Impossible n'est pas Jésuite
Nous étions suivis et tenus. A défaut, nous étions retenus. Avez-vous déjà essayé de suivre quelqu'un et de le tenir en même temps ? Cela paraît impossible. Pas pour un Jésuite. Impossible n'est pas jésuite.
Il y avait de quoi se trouver mal à l'aise devant ce "Père profès", nu sous sa soutane noire (On a jamais vraiment vérifié), et dont les ancêtres avaient converti les indiens, des rives de l'Ashuapmushuan, dans le nord canadien, là où l'on guette l'orignal, jusqu'au fond de la forêt tropicale paraguayenne. On pouvait se dire qu'ils en avaient vu d'autres, et de plus féroces.
Que pouvions-nous faire, nous autres, pauvres innocents qui chantions encore "A la claire fontaine" ? Face à tant de scolasticat, nous étions plutôt chocolat. La faiblesse de notre esprit et l'incertitude de notre règle morale ne pouvaient qu'inspirer la sévérité à ces âmes rugueuses, déterminées et persuadées que nous étions constamment la proie du Diable. Elles nous jugeaient, par conséquent, capables de graves méfaits et d'inexpiables péchés.
Certes, nous étions traités avec énormément de sérieux, mais aurions préféré un peu plus de décontraction, tant la discipline qu'il nous fallait subir pour en payer le prix était rigoureuse.
Cependant, nous ne vivions pas dans la crainte de châtiments corporels.
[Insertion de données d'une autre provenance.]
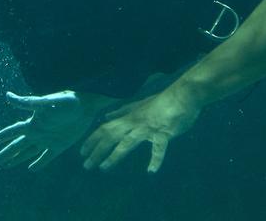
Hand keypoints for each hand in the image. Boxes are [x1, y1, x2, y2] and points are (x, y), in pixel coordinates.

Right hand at [0, 91, 96, 171]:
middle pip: (16, 146)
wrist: (86, 104)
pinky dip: (39, 163)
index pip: (11, 132)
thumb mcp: (46, 102)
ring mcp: (47, 139)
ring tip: (5, 165)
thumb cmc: (66, 100)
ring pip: (28, 152)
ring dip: (16, 159)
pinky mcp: (60, 145)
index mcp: (32, 122)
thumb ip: (27, 102)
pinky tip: (31, 169)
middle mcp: (37, 132)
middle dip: (3, 154)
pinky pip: (46, 157)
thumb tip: (7, 96)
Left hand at [80, 90, 199, 172]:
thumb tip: (106, 116)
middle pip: (111, 136)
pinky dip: (155, 159)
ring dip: (114, 155)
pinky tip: (151, 171)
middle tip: (86, 165)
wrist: (183, 95)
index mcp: (129, 117)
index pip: (105, 128)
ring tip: (104, 168)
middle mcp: (134, 123)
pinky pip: (158, 147)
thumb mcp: (138, 105)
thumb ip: (122, 112)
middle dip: (97, 150)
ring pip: (127, 142)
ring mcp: (148, 128)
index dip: (92, 140)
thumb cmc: (162, 101)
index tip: (82, 152)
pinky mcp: (164, 133)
Le jésuite ne fait pas dans l'éducation anglaise, et la fessée n'a pas cours chez lui. D'ailleurs, voir un cul est déjà un péché. Non, le danger, pour nous, était beaucoup plus sournois.
En parfait missionnaire qu'il est, le Père jésuite évolue dans sa "tribu" de collégiens comme jadis ses aînés parmi les Hurons ou les Mocobies. Il sait depuis des siècles, et presque spontanément, se faire barbare avec les barbares. Son autorité a toujours dérivé de la confiance qu'il secrète de la façon la plus naturelle, comme une araignée, sa toile.